**TRECHO DO DOCUMENTO:**
----------------

MEU PRIMEIRO contato com a história que segue foi em junho passado, no blog de Richard Dawkins (www.richarddawkins.net, site que se autodenomina "um oásis de pensamento claro"). Dawkins é o evolucionista britânico que se tornou apóstolo do racionalismo ateu e cético, escrevendo, entre outros livros, o best-seller mundial "Deus - Um Delírio" (Companhia das Letras, 2007). Mas eis a história.
Em 2002, na Austrália, o casal Sam, de origem indiana, perdeu a filha, Gloria, de nove meses. A menina, a partir do quarto mês, apresentou sintomas de eczema infantil, que é uma condição alérgica que afeta mais de 10% dos bebês e, geralmente, acalma-se ou some aos seis anos ou na adolescência. As causas do eczema infantil não são bem conhecidas; a medicina administra a condição da melhor maneira possível, esperando que passe. O problema é que o eczema (pele seca com prurido) dá uma vontade de se coçar à qual as crianças não resistem, e a pele, ferida, abre-se para qualquer infecção.
Foi o que aconteceu com Gloria, que morreu de septicemia. Não foi falta de sorte: o pai de Gloria é homeopata e, em total acordo com a mulher, medicou a menina só com remédios homeopáticos (insuficientes na condição da menina). Isso até o fim, quando ela definhava pelas infecções internas e externas. Gloria foi levada a um hospital três dias antes de morrer: as bactérias já estavam destruindo suas córneas, e os médicos só puderam lhe administrar morfina para aliviar seu sofrimento.
Os pais de Gloria foram presos, acusados de homicídio por negligência e, no fim de setembro, condenados pela Justiça australiana: o pai, a oito anos de prisão, a mãe, a cinco anos e quatro meses. Segundo o juiz, Peter Johnson, ambos os pais "faltaram gravemente com suas obrigações diante da filha": o marido pela "arrogância" de sua preferência pela homeopatia e a mulher pela excessiva "deferência" às decisões do marido. Os termos da decisão de Johnson são admiráveis.

----------------

**DADOS REGISTRADOS:**
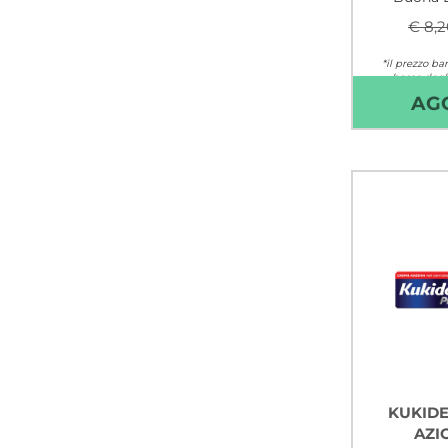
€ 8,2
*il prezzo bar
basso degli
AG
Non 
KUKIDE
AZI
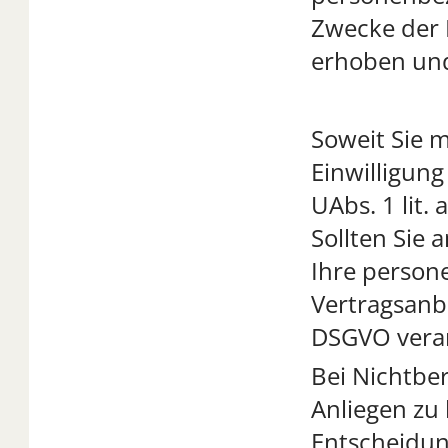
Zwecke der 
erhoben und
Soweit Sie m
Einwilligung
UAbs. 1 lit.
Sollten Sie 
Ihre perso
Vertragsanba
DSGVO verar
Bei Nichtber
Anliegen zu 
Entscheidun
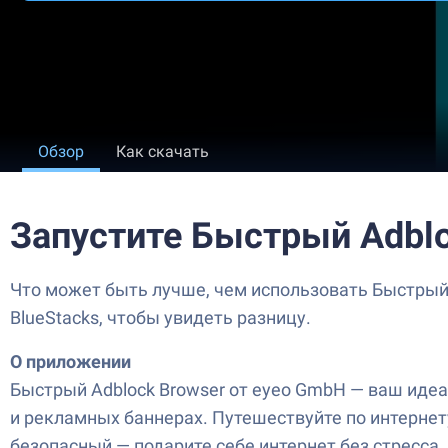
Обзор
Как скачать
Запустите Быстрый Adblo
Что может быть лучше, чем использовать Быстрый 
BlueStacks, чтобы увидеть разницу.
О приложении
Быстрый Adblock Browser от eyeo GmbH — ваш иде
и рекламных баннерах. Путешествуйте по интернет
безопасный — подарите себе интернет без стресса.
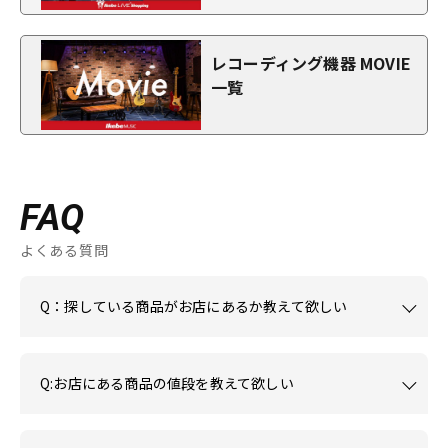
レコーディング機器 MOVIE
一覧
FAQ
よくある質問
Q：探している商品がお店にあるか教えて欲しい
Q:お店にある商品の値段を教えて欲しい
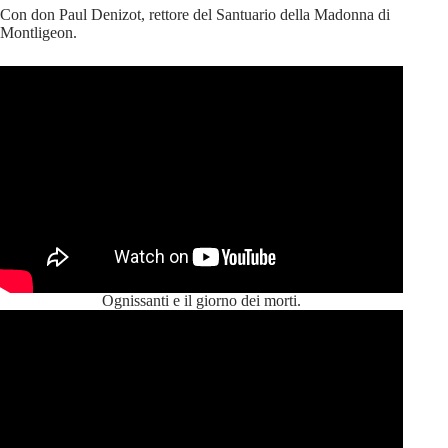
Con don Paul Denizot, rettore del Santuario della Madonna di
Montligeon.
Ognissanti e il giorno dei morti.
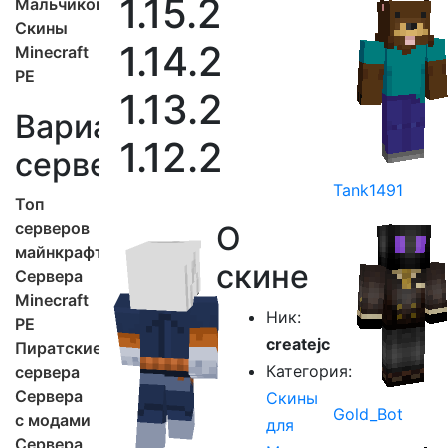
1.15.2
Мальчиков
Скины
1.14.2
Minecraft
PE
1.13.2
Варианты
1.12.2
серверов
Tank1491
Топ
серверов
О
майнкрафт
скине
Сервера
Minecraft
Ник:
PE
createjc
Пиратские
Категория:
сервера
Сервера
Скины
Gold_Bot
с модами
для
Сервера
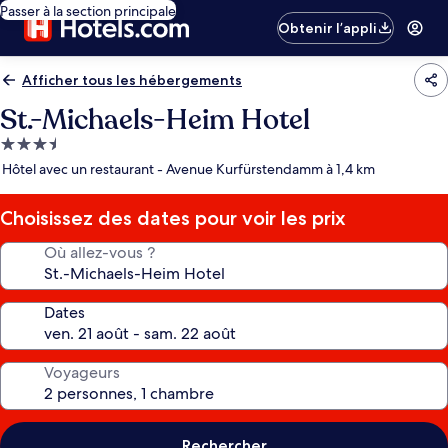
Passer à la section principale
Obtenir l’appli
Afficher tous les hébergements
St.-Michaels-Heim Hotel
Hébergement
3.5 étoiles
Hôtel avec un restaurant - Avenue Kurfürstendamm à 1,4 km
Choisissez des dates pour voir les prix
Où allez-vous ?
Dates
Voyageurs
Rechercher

----------------

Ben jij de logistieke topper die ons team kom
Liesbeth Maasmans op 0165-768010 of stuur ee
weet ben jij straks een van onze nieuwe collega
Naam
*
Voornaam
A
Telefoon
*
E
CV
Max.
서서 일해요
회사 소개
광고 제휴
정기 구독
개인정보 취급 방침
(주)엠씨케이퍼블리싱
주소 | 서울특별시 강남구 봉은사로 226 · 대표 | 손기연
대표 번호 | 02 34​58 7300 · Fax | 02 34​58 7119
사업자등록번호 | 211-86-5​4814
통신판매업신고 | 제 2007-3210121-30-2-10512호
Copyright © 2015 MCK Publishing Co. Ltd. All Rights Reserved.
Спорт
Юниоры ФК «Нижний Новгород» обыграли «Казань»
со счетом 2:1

----------------

**TAREFAS:**
#1 Cite, sem alterações, a passagem do trecho sobre a morte de Gloria que vai de "Os pais de Gloria" até "Johnson são admiráveis.".
#2 Responda com base no trecho sobre a morte de Gloria:
(a) Com quantos meses Gloria morreu?
(b) Quantos dias antes de morrer ela foi levada a um hospital?
(c) A quantos anos de prisão o pai foi condenado?
#3 Dê continuidade ao trecho sobre a morte de Gloria a partir da última frase apresentada.

**RESPOSTAS POR ITEM:**
#1
Os pais de Gloria foram presos, acusados de homicídio por negligência e, no fim de setembro, condenados pela Justiça australiana: o pai, a oito anos de prisão, a mãe, a cinco anos e quatro meses. Segundo o juiz, Peter Johnson, ambos os pais "faltaram gravemente com suas obrigações diante da filha": o marido pela "arrogância" de sua preferência pela homeopatia e a mulher pela excessiva "deferência" às decisões do marido. Os termos da decisão de Johnson são admiráveis.

#2
(a) Com nove meses.
(b) Três dias antes.
(c) A oito anos de prisão.

#3
A obediência -ao marido, no caso-, seja qual for seu fundamento cultural, nunca é desculpa; ela pode ser, ao contrário, o próprio crime. E, sobretudo, o marido é condenado não por recorrer à homeopatia, mas pela "arrogância" que lhe permitiu perseverar em sua crença e em sua decisão diante do calvário pelo qual passava a menina. A sentença de Peter Johnson é, para mim, um modelo de racionalidade, porque estigmatiza a certeza independentemente do objeto de crença. Ou seja, o juiz não discute o bem fundado da autoridade do marido e, ainda menos, os méritos respectivos da homeopatia e da medicina alopática. Tampouco ele quer limitar a liberdade de opinião, garantida pela Constituição; a sentença penaliza apenas, por assim dizer, a rigidez.
Se me coloco no lugar dos pais de Gloria, não consigo imaginar uma crença, por mais que ela possa ser crucial para mim, que resista à visão do corpinho de minha filha transformado numa ferida aberta e purulenta. Antes disso, eu (embora confiando, a princípio, na medicina alopática) já teria convocado não só os homeopatas (o que, aliás, seria uma banalidade, visto que a homeopatia é uma especialidade médica reconhecida) mas também todos os xamãs, feiticeiros e curandeiros que me parecessem minimamente confiáveis. E, é claro, embora agnóstico, eu rezaria, sem nenhuma vergonha e sem o sentimento de trair minhas "convicções", pois a primeira delas, a que resume minha racionalidade, diz, humildemente, que há muito no mundo que minha razão não alcança. Se fosse testemunha de Jeová, e minha filha precisasse de uma transfusão (que a religião proíbe), abriria imediatamente uma exceção. Mesma coisa se fosse cientologista, e minha filha precisasse de ajuda psiquiátrica. Sou volúvel e irracional?
O fato é que tenho poucas crenças (provavelmente, nenhuma absoluta), e acontece que, para mim, a razão é uma prática concreta, específica: um jeito de pesar e decidir em cada momento da vida. O surpreendente é que, ao ler os comentários dos leitores no blog de Dawkins, os "racionalistas" parecem tão "rígidos" quanto o pai de Gloria. "A razão" (que eles confundem com uma visão aproximativa do estado atual da arte médica) é, para eles, um objeto de fé, uma crença pela qual facilmente condenariam os "infiéis" à fogueira.
Com o juiz Johnson, pergunto: onde se manifesta a razão? Na arrogância das certezas ou na capacidade de duvidar?